What is Data Generalization?

Data generalization refers to the creation of successive layers of summary information in an evaluational database. This is the process of zooming in to see a larger picture of a problem, trend, or situation. This is also called rolling-up data.

As companies grow, there are millions to millions of data stored in the database. To manage the data in the data warehouse, an assortment of processes called extract, transform and load (ETL), is performed periodically.

Data warehouses are rich repositories of data. Most of the data is historical company data. Modern data warehouses can also contain data from other sources. The overall business intelligence system of any company greatly benefits from having data from multiple sources. The company can gain a wider perspective, not only about the patterns and trends within the organization, but also the global industrial trends.

It can be difficult to see trends and patterns using the business intelligence system’s analytical outputs. It can be hard to create reports with all the data available, many of which are not consistent (but that is largely fixed by the ETL process).

The network management tools of companies can be affected by dealing with large volumes of data to ensure consistent delivery of business-critical applications. Many businesses have discovered that their existing network management tools are unable to handle the large volume of data needed by organizations to monitor and manage applications and networks.

It was difficult for existing tools to capture, store, and report traffic at speed and with the granularity required for network improvements. Some network tools remove the details in order to reduce traffic volume and speed up delivery. They would convert the detailed data into summaries that are hourly, daily, or weekly. Data generalization, or rolling up data as database professionals refer to it, is the process of converting data into summary reports. Data generalization is also beneficial for network management.
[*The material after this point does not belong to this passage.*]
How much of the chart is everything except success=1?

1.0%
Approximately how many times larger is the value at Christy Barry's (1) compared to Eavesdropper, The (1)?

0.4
Online Analytical Process (OLAP) technology can offer a lot of help with about data generalization. OLAP can be used to quickly answer multidimensional analytical questions. These are often used in conjunction with a larger category of business intelligence. OLAP is primarily used for business reporting. This includes reports for sales, marketing and management.

In the implementation of Online transaction processing (OLTP), data generalization is a key benefit. OLTP is a class system that manages and facilitates transaction-oriented applications, especially those that involve data entry and retrieval. OLTP was created earlier than OLAP and has slight differences from OLTP.

Companies that have used OLTP for a long time cannot simply abandon OLTP and re-engineer to support OLAP. The information system department must create, manage, and support a dual-database system in order to upgrade OLTP. These two databases are the operational and evaluational. The operational database provides data that can be used to support OLTP.